Fidelity Investments has rolled out four new actively managed ETFs utilizing the firm’s proprietary semi-transparent ETF structure.
One ETF offers a brand new strategy, while the remaining three are based on existing Fidelity mutual funds including the flagship Fidelity Magellan Fund.
The Fidelity Magellan Fund is arguably the world’s best-known actively managed mutual fund, celebrated for its record-setting average annual return of 29.2% between 1977 and 1990 under the stewardship of Peter Lynch.
By the end of the 20th century, the Magellan Fund had well over $100 billion in assets under management, although fund assets now stand at around $21bn.
The funds
The Fidelity Magellan ETF (FMAG US) may invest in US-listed common stocks and American Depository Receipts (ADRs) across all market capitalizations and styles, although the fund is expected to maintain a large-cap growth orientation. The approach harnesses proprietary quantitative and bottom-up fundamental analyses to identify high-quality companies that possess strong brands, best-in-class management teams, high barriers to entry, and are benefiting from long-term megatrends. The fund comes with an expense ratio of 0.59%, notably cheaper than the 0.77% currently charged on the mutual fund.
The Fidelity Growth Opportunities ETF (FGRO US) seeks long-term capital growth by investing in US-listed securities of companies believed to have above-average growth potential. It too has an expense ratio of 0.59%.
The Fidelity Real Estate Investment ETF (FPRO US) seeks above-average income and long-term capital growth by investing primarily in US-listed securities of companies engaged in the real estate industry. This fund also comes with an expense ratio of 0.59%.
The Fidelity Small-Mid Cap Opportunities ETF (FSMO US) is a brand new strategy that seeks long-term capital growth by investing in US-listed securities of small and mid-cap companies (those comprising the Russell 2500 Index). Both growth and value stocks may be selected for the portfolio. The fund comes with an expense ratio of 0.64%.

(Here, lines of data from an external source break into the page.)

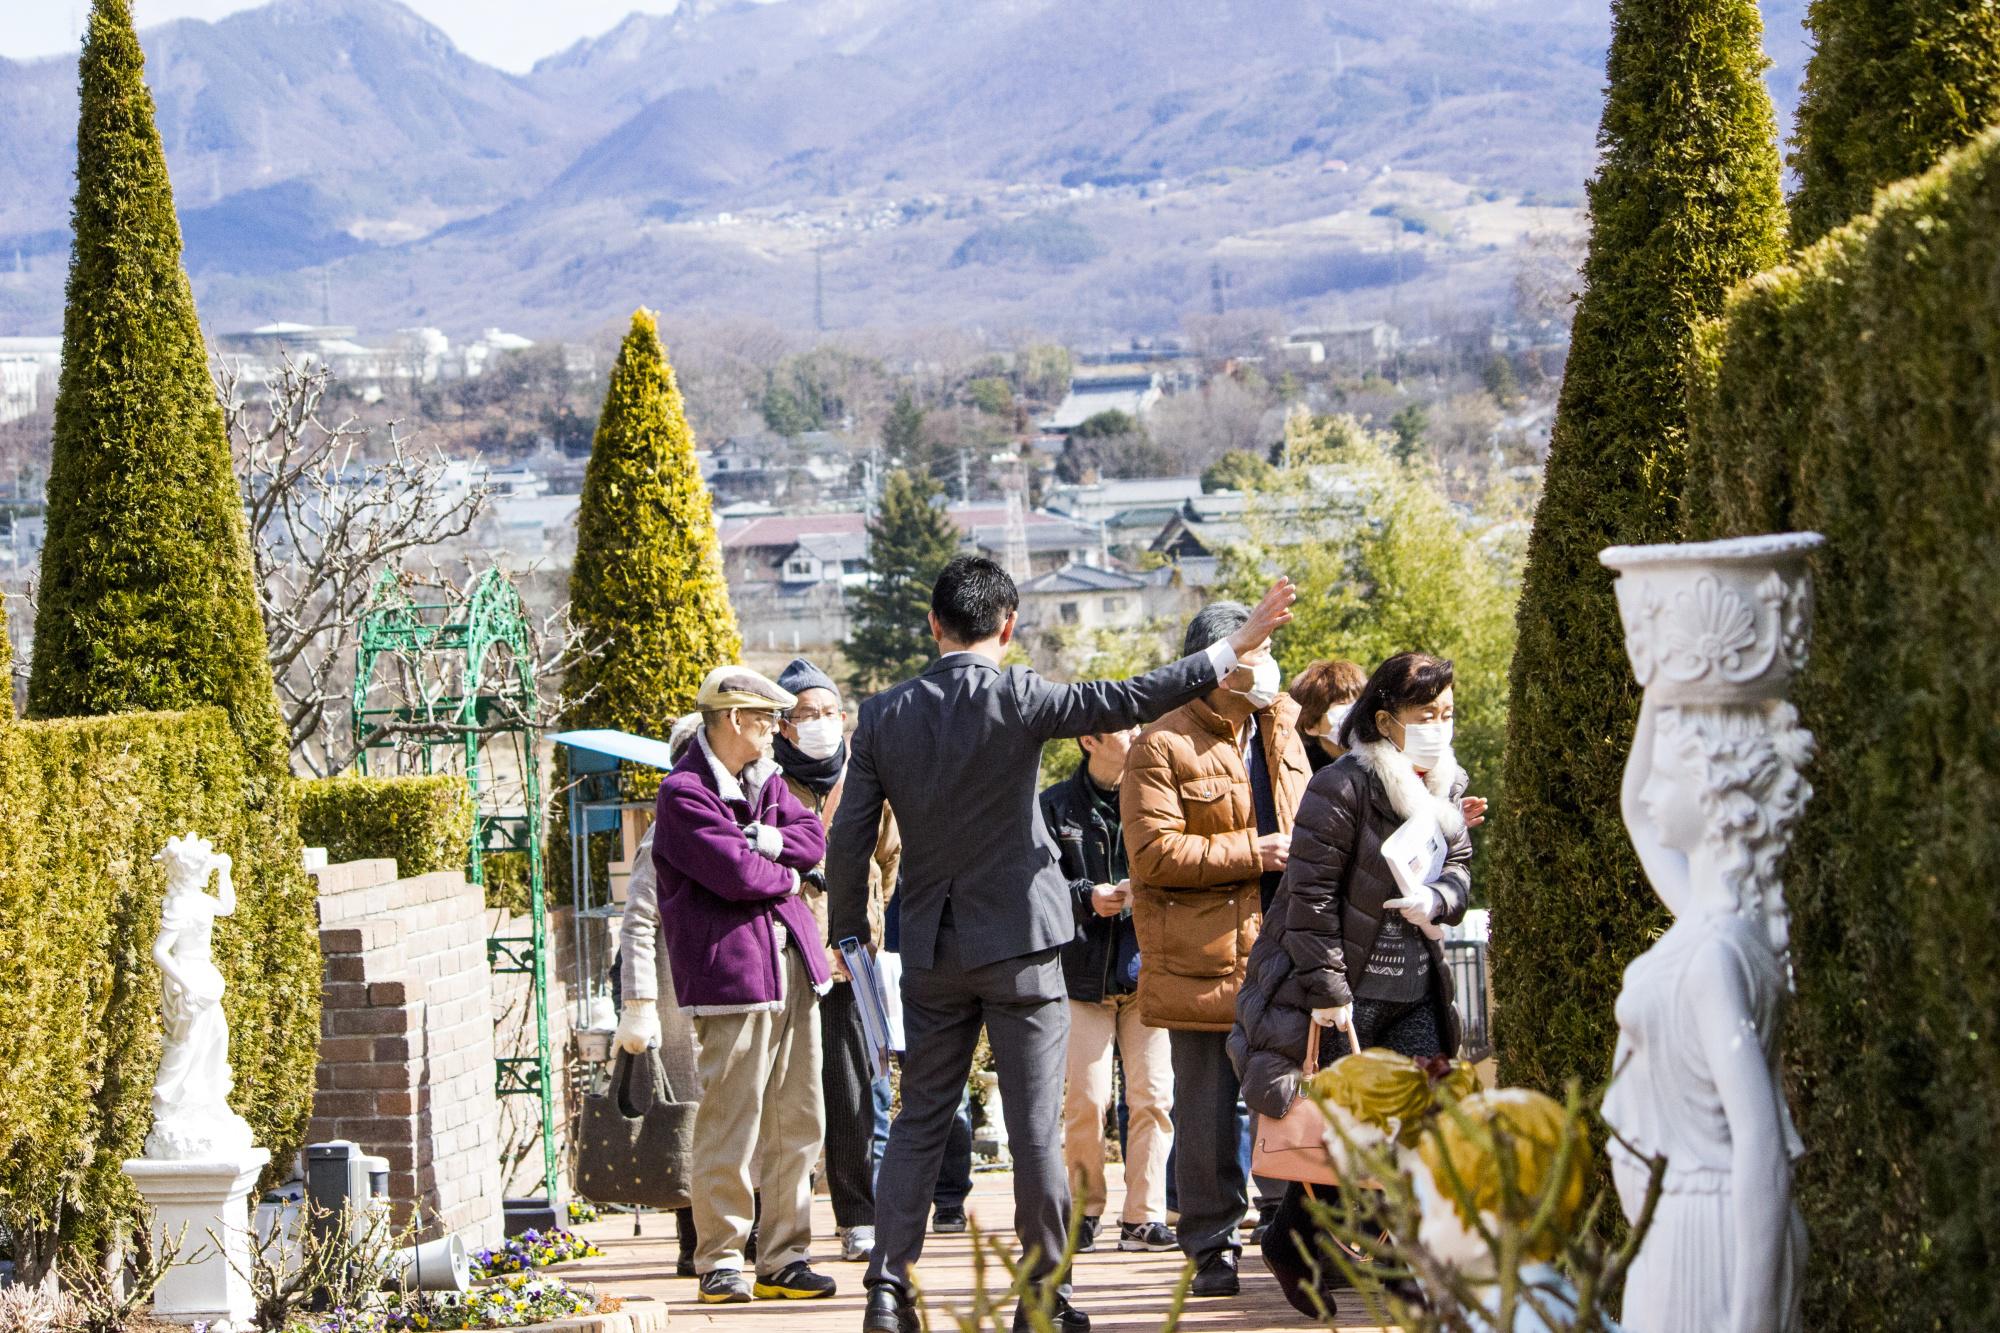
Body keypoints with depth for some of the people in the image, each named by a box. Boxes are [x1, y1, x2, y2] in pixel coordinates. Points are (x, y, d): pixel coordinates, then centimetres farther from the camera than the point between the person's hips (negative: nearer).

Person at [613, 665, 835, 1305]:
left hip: (791, 964, 8)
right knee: (730, 1126, -7)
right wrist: (784, 875, 1)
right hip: (732, 971, -8)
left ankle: (784, 1258, 14)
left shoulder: (764, 778, 19)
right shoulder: (683, 794, -9)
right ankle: (720, 1261, 1)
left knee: (798, 1123, 8)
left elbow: (813, 840, 10)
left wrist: (761, 840, -8)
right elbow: (735, 874, -18)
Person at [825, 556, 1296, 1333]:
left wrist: (849, 932, 13)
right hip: (1018, 943, -3)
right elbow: (1129, 701, -13)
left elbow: (849, 839, 1)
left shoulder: (884, 715, 0)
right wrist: (1233, 648, -6)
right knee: (1036, 1124, 3)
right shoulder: (1017, 698, -11)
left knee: (919, 1121, 10)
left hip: (930, 949, 3)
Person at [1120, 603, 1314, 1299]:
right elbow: (1154, 852, -17)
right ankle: (1212, 1250, 9)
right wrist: (1251, 853, -16)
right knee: (1208, 1108, 1)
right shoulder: (1164, 747, -9)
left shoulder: (1281, 730, 13)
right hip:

According to Fidelity, security selection for FGRO, FPRO and FDMO is driven by fundamental analysis of each issuer’s financial and industry position as well as market and economic conditions.
Fidelity semi-transparent model
Semi-transparent ETFs aim to avoid disclosing daily portfolio holdings while maintaining the tax efficiency, liquidity, and lower costs typically associated with ETFs.
The Fidelity model does this by publishing a proxy portfolio consisting of some actual portfolio holdings, cash, and representative ETFs that hold securities similar to those held by the ETF.
According to Fidelity, by using diversified ETFs instead of individual stocks within the proxy portfolio, the model is better able to shield the manager’s intellectual property from front-runners.
Fidelity publishes the percentage weight overlap between the holdings of the ETF and its proxy portfolio on a daily basis, helping investors understand how similar the tracking basket is to the fund’s actual holdings.
The proxy portfolio is optimized to closely track the ETF’s performance, thereby providing enough information to effectively price and trade fund shares throughout the day. Actual portfolio holdings are disclosed on a monthly basis with a 30-day delay.
Fidelity debuted its first semi-transparent ETFs in June 2020 with the launch of three funds that were also focused primarily on US-listed securities – a restriction currently imposed by the SEC on these types of products.